■ **Assigned task**
Copy the passage on Markov chain sampling word for word, starting with "Sum over x: sum_x" and going on through "pi(y)/pi(x) = q(y)/q(x)".
(Document excerpt begins)
Detailed balance: pi(x) P(x->y) = pi(y) P(y->x)
Sum over x: sum_x pi(x) P(x->y) = pi(y) sum_x P(y->x)
= pi(y) * 1
=> (pi P)(y) = pi(y) for every y i.e. pi P = pi
Key: pi appears only as the ratio pi(y)/pi(x) = q(y)/q(x)
so the unknown normalizer Z in pi = q/Z cancels.Metropolis-Hastings: propose, then accept or reject
The Metropolis-Hastings algorithm is a recipe that builds a detailed-balance chain out of almost any proposal you like. You supply a proposal distribution g(y given x) that suggests a candidate next state y given the current x — for example, "jitter the current theta by a small Normal step". Then you accept or reject that candidate with a carefully chosen probability, and that acceptance step is what tilts the dynamics until detailed balance holds for your target. The genius is that the awkward proposal can be anything reasonable; the acceptance rule cleans up after it.
- Start anywhere: pick an initial theta_0 in the parameter space (a rough guess is fine).
- Propose a candidate y by drawing from g(y given current x) — e.g. a small Normal jump around x.
- Compute the acceptance ratio a = min(1, [q(y) g(x given y)] / [q(x) g(y given x)]). Note q appears only as a ratio, so Z cancels.
- Draw a uniform u in [0,1]: if u < a, move to y (accept); otherwise stay at x (reject) and record x again.
- Repeat for many steps; discard the burn-in, then treat the kept states as posterior samples.
When the proposal is symmetric — g(y given x) = g(x given y), as a Normal jitter is — the g terms cancel and the ratio collapses to the original Metropolis form a = min(1, q(y) / q(x)). Read it plainly: if the candidate has higher target density, always accept; if lower, accept with probability equal to the ratio of densities. So the chain eagerly climbs toward high-probability regions but still, every so often, steps downhill — and that willingness to occasionally go downhill is exactly what stops it getting stuck on one peak and lets it map the *whole* posterior. A practical tuning point: the step size matters a lot. Steps too big are almost always rejected (the chain freezes); steps too small are always accepted but crawl (high correlation). A rule of thumb aims for an acceptance rate somewhere in the rough neighbourhood of 20-50%.
Gibbs sampling: when you can do one coordinate at a time
Many real models have several parameters — say theta = (a, b, c) — and although the joint posterior is intractable, each parameter's *conditional* distribution given all the others is something you can sample from directly (often because that conditional turns out to be a familiar conjugate form). The Gibbs sampler exploits exactly this. It sweeps through the coordinates one at a time, redrawing each from its full conditional while holding the rest fixed: draw a_new from P(a given b, c), then b_new from P(b given a_new, c), then c_new from P(c given a_new, b_new), and loop. No tuning, no rejections — every proposal is accepted, because Gibbs is secretly a special case of Metropolis-Hastings whose acceptance probability is always exactly 1.
(Document excerpt ends)
(Record set begins)
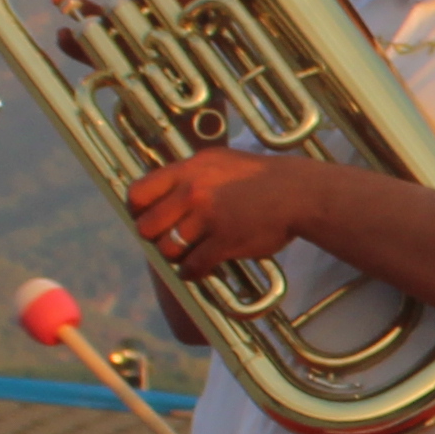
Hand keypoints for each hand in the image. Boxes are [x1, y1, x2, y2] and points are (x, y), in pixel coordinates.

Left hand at [126, 146, 320, 282]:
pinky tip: (201, 268)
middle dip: (156, 238)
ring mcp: (208, 217)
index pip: (137, 193)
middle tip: (170, 239)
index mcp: (187, 170)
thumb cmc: (258, 177)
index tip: (147, 218)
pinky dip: (193, 272)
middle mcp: (192, 192)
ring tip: (189, 254)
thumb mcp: (218, 161)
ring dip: (176, 257)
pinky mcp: (224, 241)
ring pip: (168, 249)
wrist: (297, 192)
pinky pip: (193, 266)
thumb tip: (161, 190)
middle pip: (147, 227)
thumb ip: (188, 173)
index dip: (137, 211)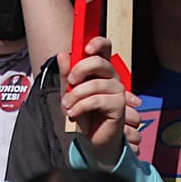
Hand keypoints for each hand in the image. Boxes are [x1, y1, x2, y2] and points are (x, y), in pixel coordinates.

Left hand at [60, 36, 140, 170]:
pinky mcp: (118, 105)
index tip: (86, 49)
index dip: (98, 43)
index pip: (105, 48)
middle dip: (81, 69)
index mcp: (101, 70)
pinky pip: (97, 100)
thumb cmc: (82, 112)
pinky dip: (80, 106)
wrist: (91, 138)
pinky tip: (73, 114)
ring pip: (95, 84)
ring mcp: (118, 90)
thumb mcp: (68, 92)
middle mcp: (112, 77)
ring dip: (75, 95)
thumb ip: (66, 74)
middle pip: (100, 62)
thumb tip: (62, 54)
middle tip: (70, 81)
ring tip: (66, 106)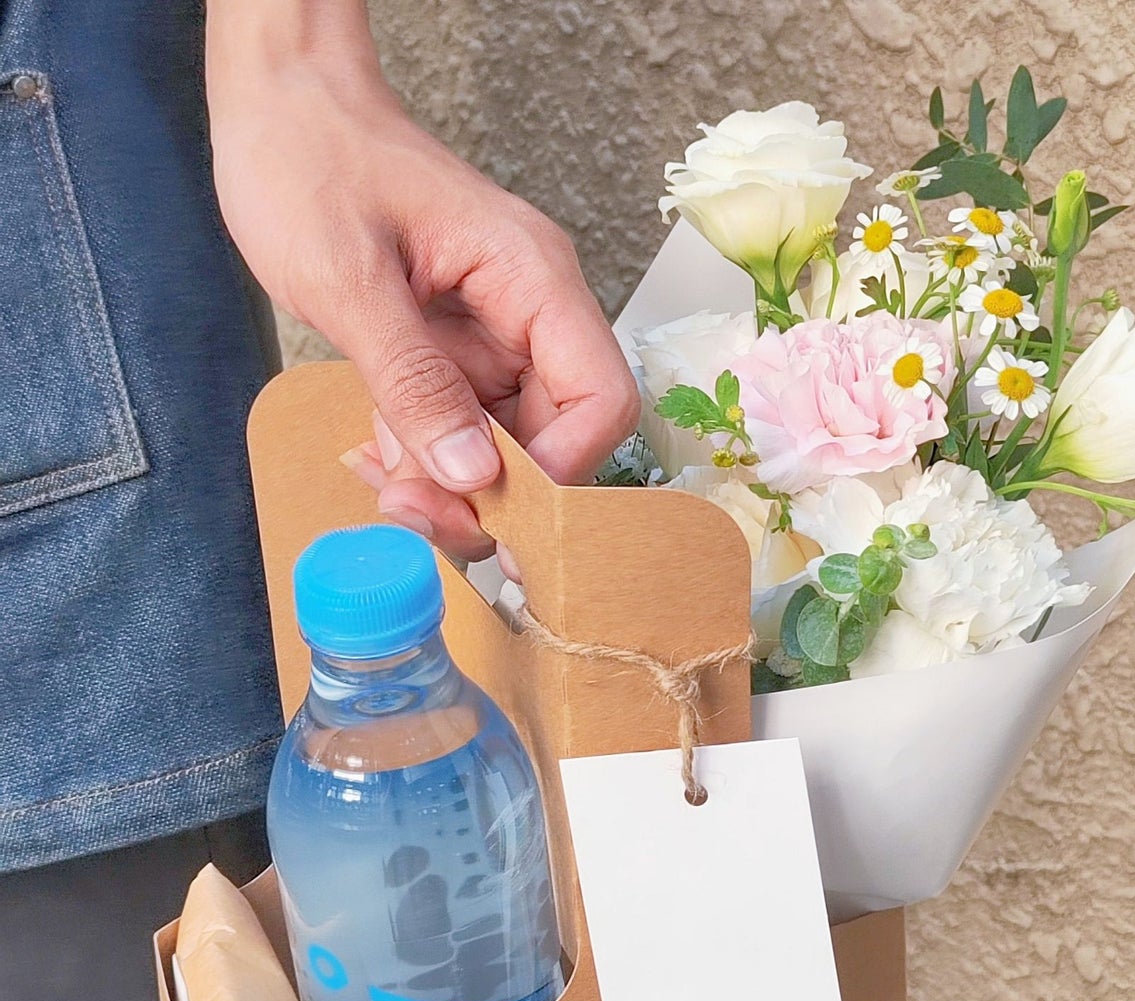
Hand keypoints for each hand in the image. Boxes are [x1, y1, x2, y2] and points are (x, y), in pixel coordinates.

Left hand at [206, 13, 637, 560]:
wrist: (277, 102)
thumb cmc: (308, 159)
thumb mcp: (350, 280)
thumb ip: (414, 382)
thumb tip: (474, 475)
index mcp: (533, 279)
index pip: (600, 401)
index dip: (558, 468)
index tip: (484, 502)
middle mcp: (530, 313)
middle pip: (556, 436)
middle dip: (490, 487)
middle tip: (409, 507)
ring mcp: (495, 334)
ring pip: (505, 443)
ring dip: (448, 477)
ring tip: (378, 473)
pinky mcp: (457, 349)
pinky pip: (461, 424)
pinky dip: (422, 451)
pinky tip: (374, 449)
(Record set ends)
■ **Result for this task**
Sum over x: sum_x pi(x) P(x->y) = pi(y) sum_x P(y->x)
= pi(y) * 1
=> (pi P)(y) = pi(y) for every y i.e. pi P = pi
Key: pi appears only as the ratio pi(y)/pi(x) = q(y)/q(x)